● Direction:
Could you update these entries by swapping "street-level photo" for "street-view image" everywhere it appears, changing nothing else and leaving out the pictures?

━━━ Material for the task ━━━

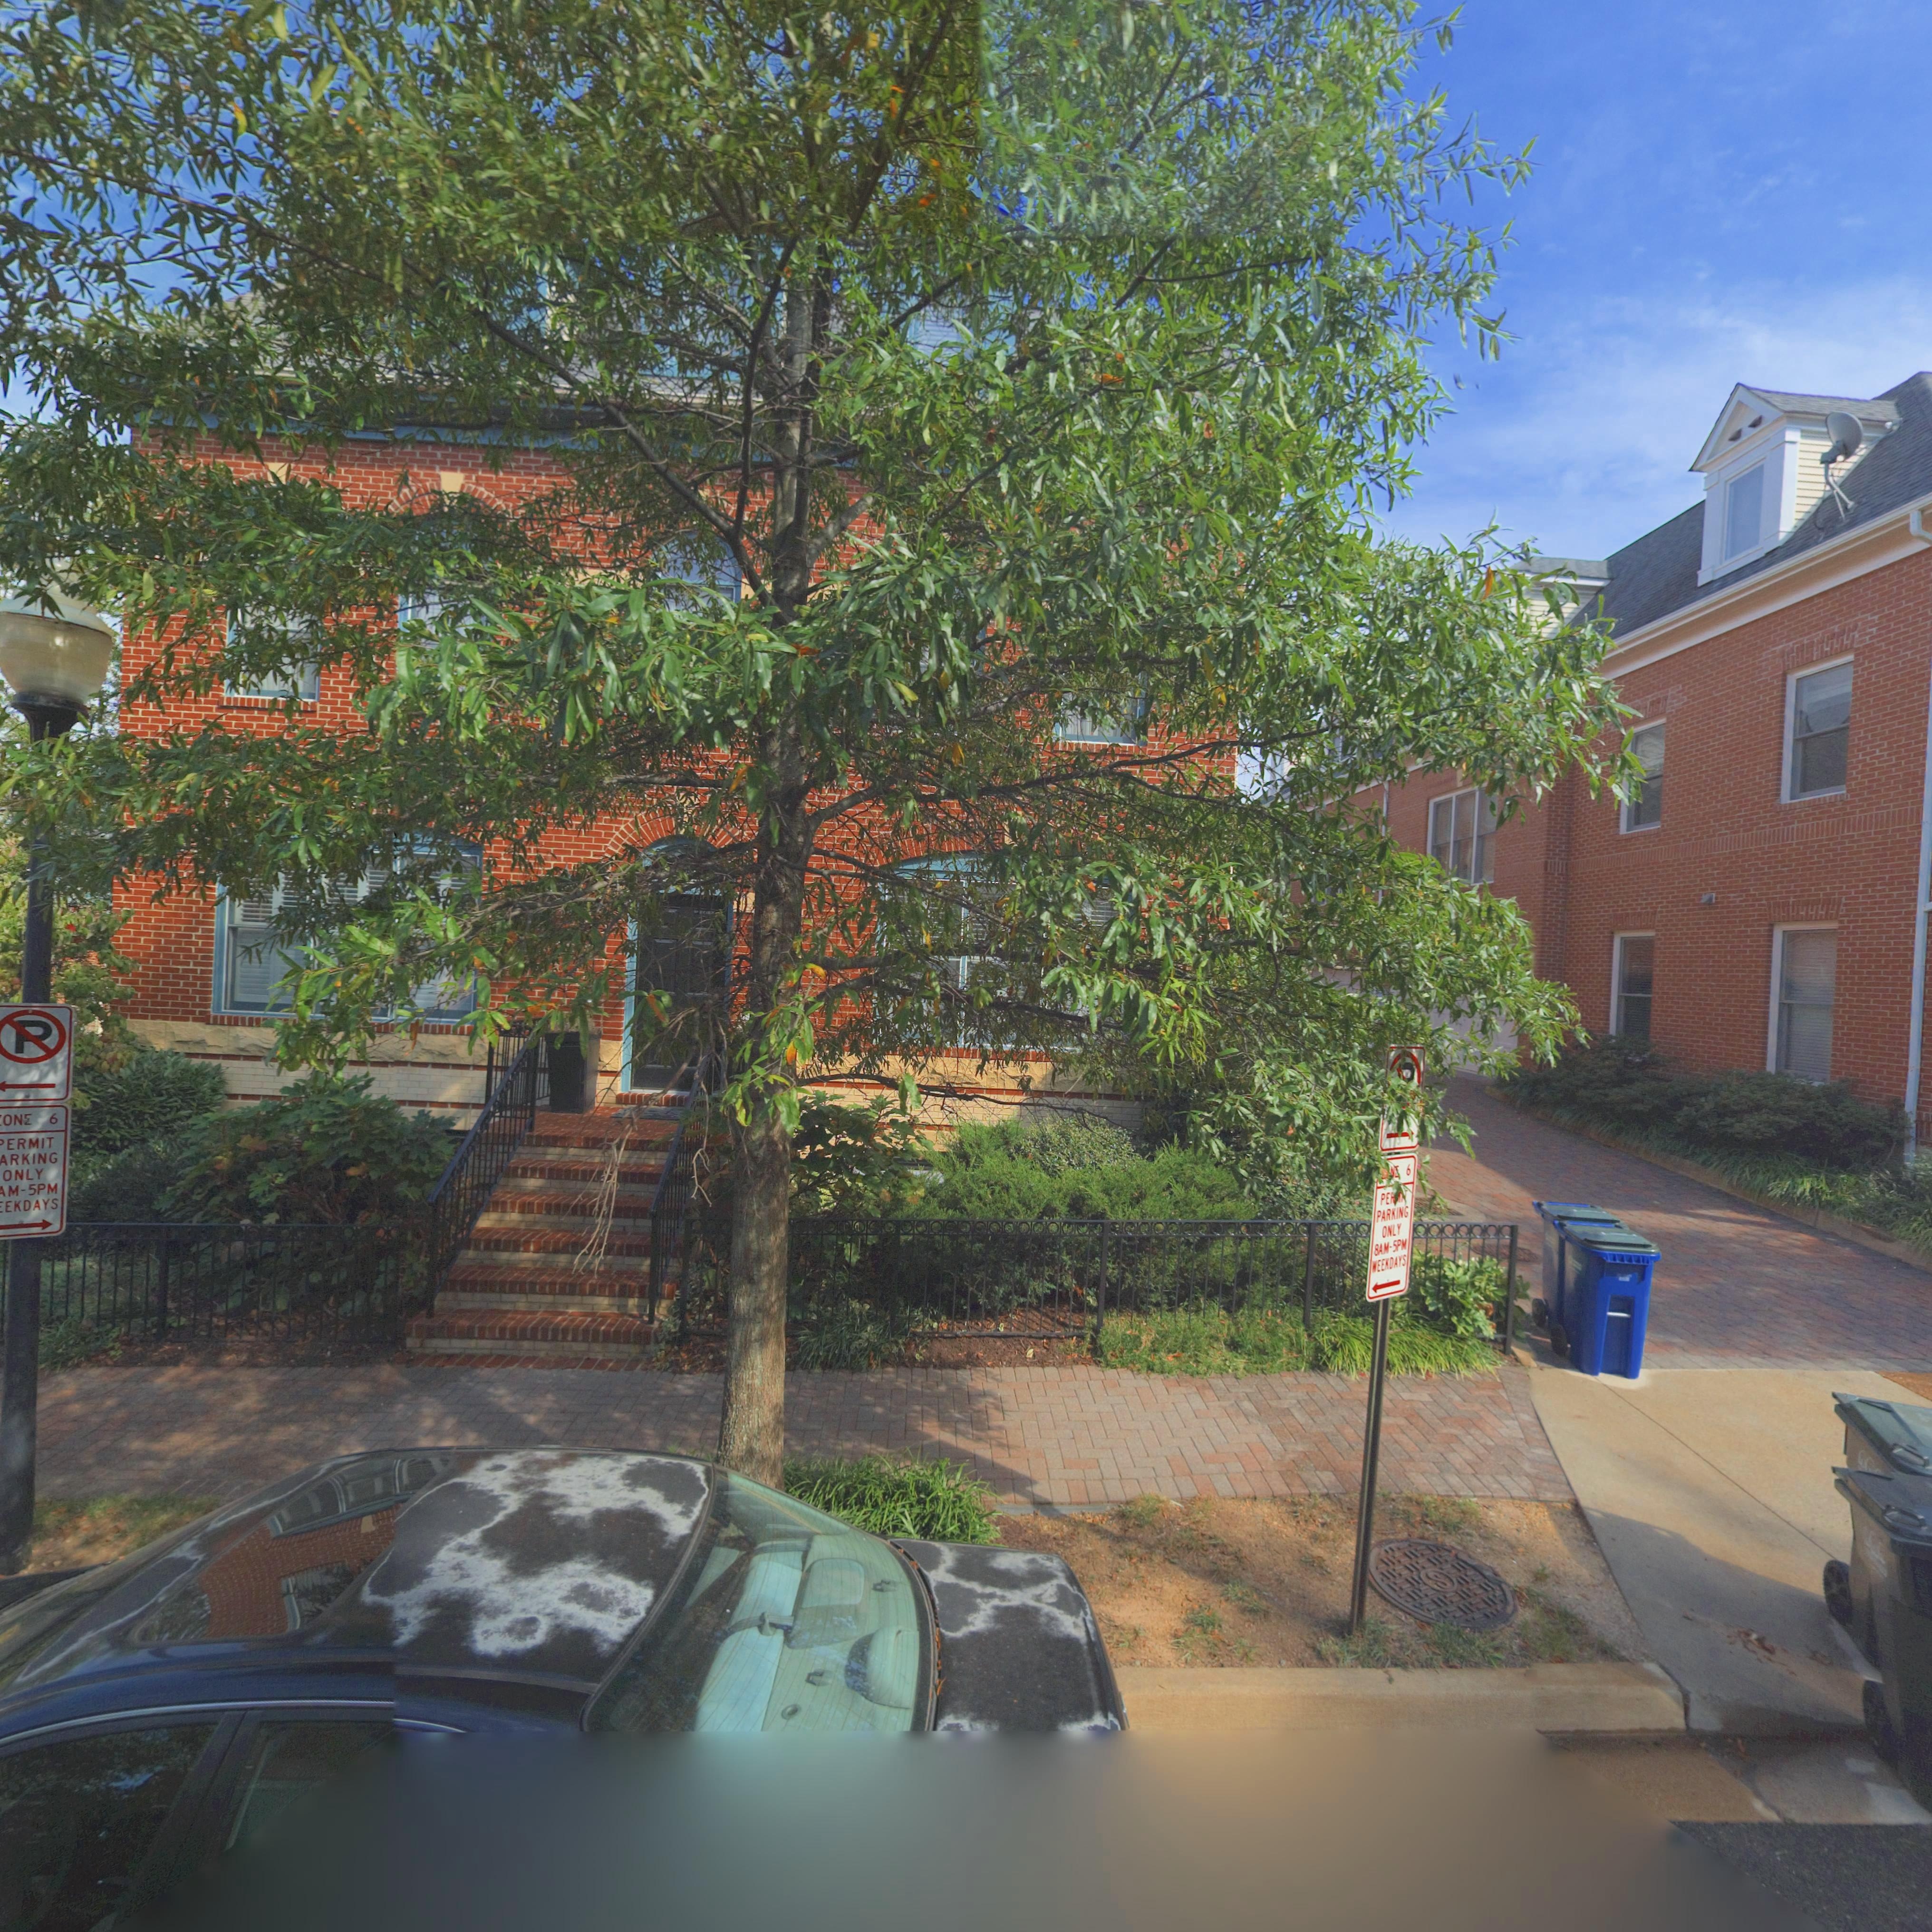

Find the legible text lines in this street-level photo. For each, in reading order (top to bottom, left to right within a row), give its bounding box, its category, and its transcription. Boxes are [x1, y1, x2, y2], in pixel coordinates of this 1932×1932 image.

[1, 1111, 60, 1128] None: ON* 6
[6, 1135, 55, 1151] None: ERMIT
[9, 1150, 59, 1167] None: RKING
[1, 1166, 45, 1183] None: ONLY
[1404, 1161, 1412, 1178] None: 6
[7, 1181, 58, 1198] None: M-5PM
[4, 1196, 60, 1214] None: EKDAYS
[1379, 1190, 1391, 1207] None: PE
[1375, 1204, 1410, 1224] None: PARKING
[1381, 1221, 1403, 1239] None: ONLY
[1372, 1236, 1409, 1258] None: 8AM-5PM
[1369, 1252, 1408, 1275] None: *EEKDAYS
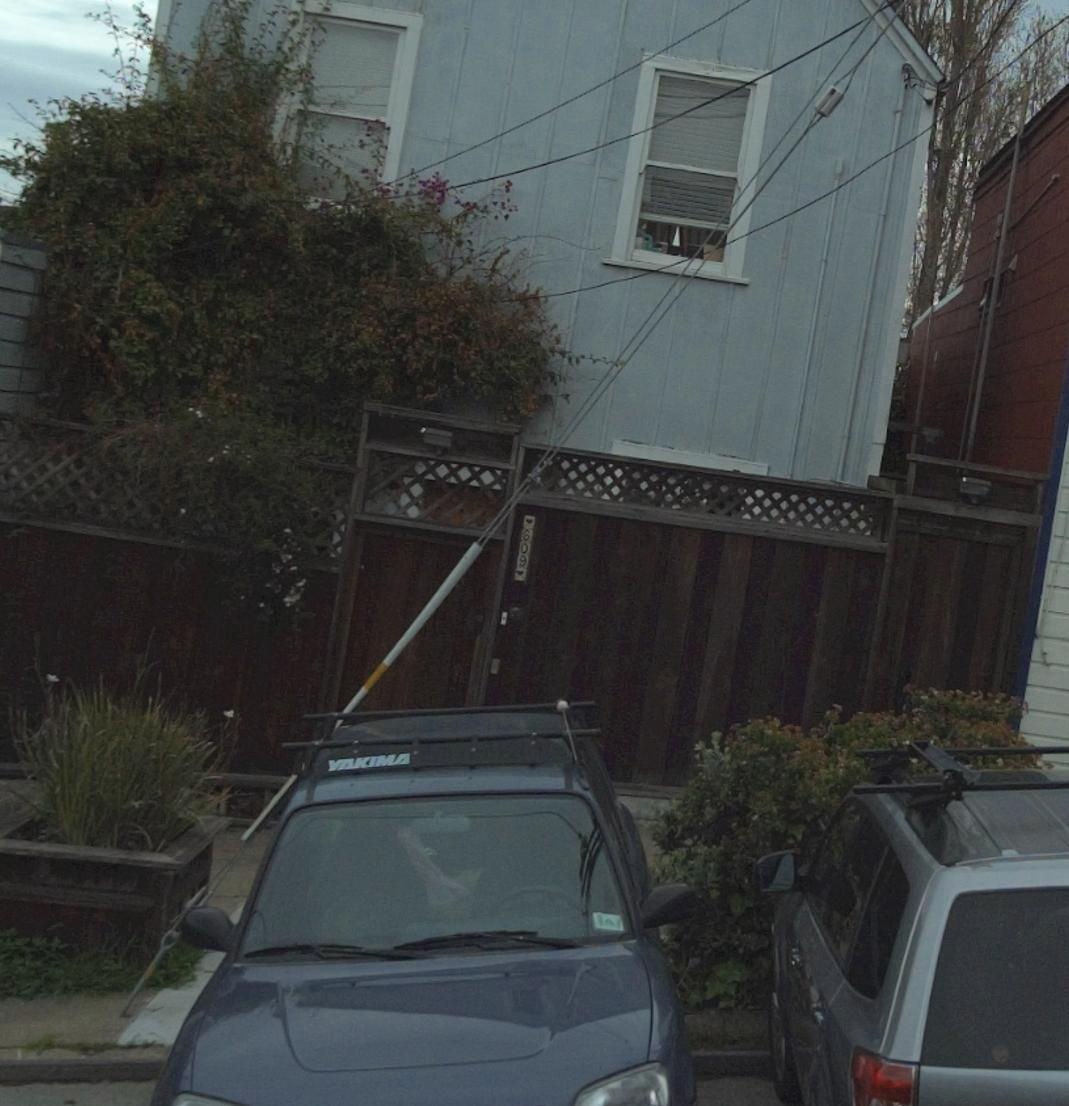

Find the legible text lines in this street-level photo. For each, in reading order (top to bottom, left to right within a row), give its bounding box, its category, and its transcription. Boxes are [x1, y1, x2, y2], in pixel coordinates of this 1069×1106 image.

[517, 528, 532, 570] StreetNumber: 609
[325, 751, 413, 772] None: YAKIMA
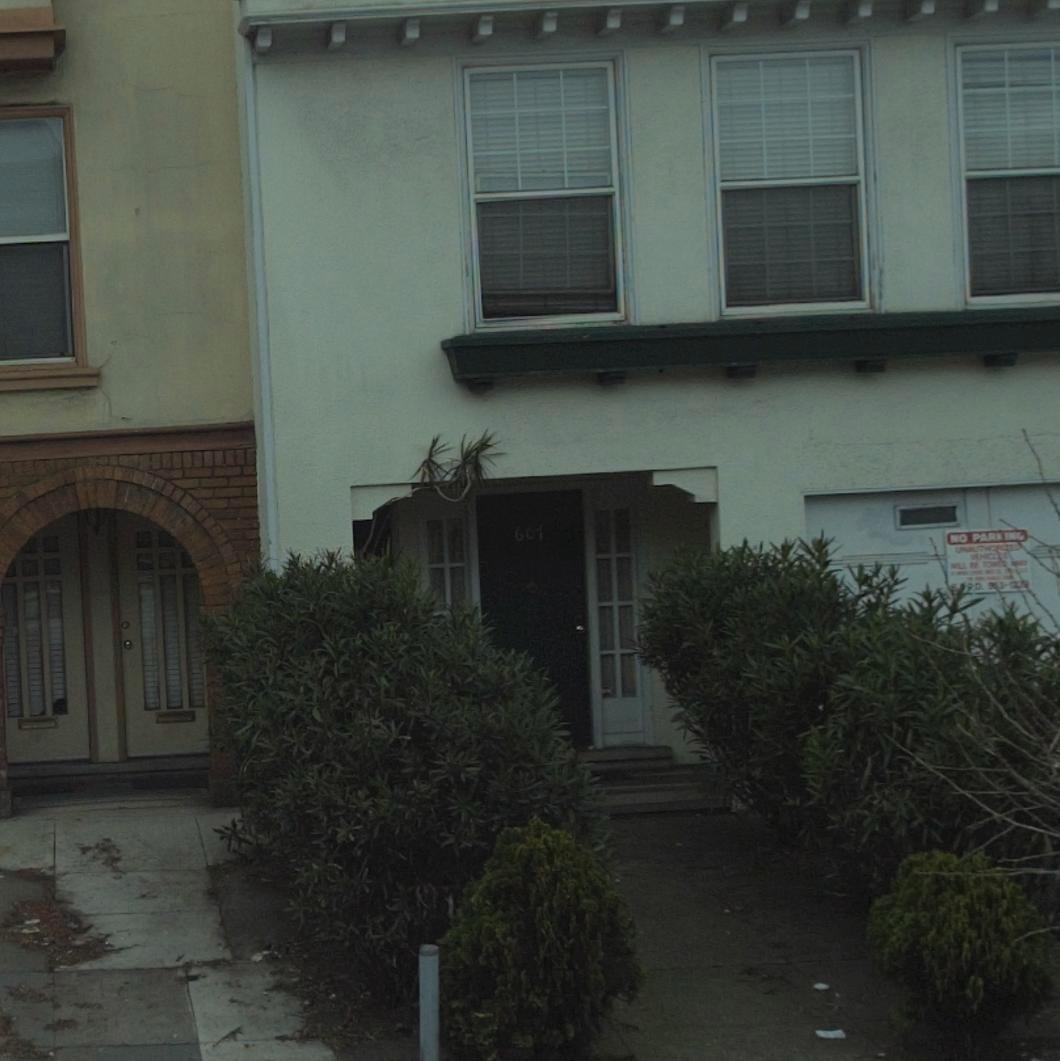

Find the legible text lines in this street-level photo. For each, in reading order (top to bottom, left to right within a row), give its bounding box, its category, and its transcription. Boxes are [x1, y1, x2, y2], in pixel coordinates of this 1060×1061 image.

[512, 524, 544, 543] StreetNumber: 601
[950, 530, 1025, 546] None: NO PARKING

━━━

● Written solution:
Find the legible text lines in this street-view image. For each, in reading order (top to bottom, left to right within a row), give its bounding box, its category, and its transcription. Boxes are [x1, y1, x2, y2], in pixel coordinates of this 1932×1932 image.

[1, 1111, 60, 1128] None: ON* 6
[6, 1135, 55, 1151] None: ERMIT
[9, 1150, 59, 1167] None: RKING
[1, 1166, 45, 1183] None: ONLY
[1404, 1161, 1412, 1178] None: 6
[7, 1181, 58, 1198] None: M-5PM
[4, 1196, 60, 1214] None: EKDAYS
[1379, 1190, 1391, 1207] None: PE
[1375, 1204, 1410, 1224] None: PARKING
[1381, 1221, 1403, 1239] None: ONLY
[1372, 1236, 1409, 1258] None: 8AM-5PM
[1369, 1252, 1408, 1275] None: *EEKDAYS

Find the legible text lines in this street-view image. For each, in reading order (top to bottom, left to right within a row), give its bounding box, its category, and its transcription. Boxes are [x1, y1, x2, y2], in pixel coordinates of this 1069×1106 image.

[517, 528, 532, 570] StreetNumber: 609
[325, 751, 413, 772] None: YAKIMA

Find the legible text lines in this street-view image. For each, in reading order (top to bottom, left to right within a row), give its bounding box, its category, and its transcription. Boxes are [x1, y1, x2, y2], in pixel coordinates of this 1060×1061 image.

[512, 524, 544, 543] StreetNumber: 601
[950, 530, 1025, 546] None: NO PARKING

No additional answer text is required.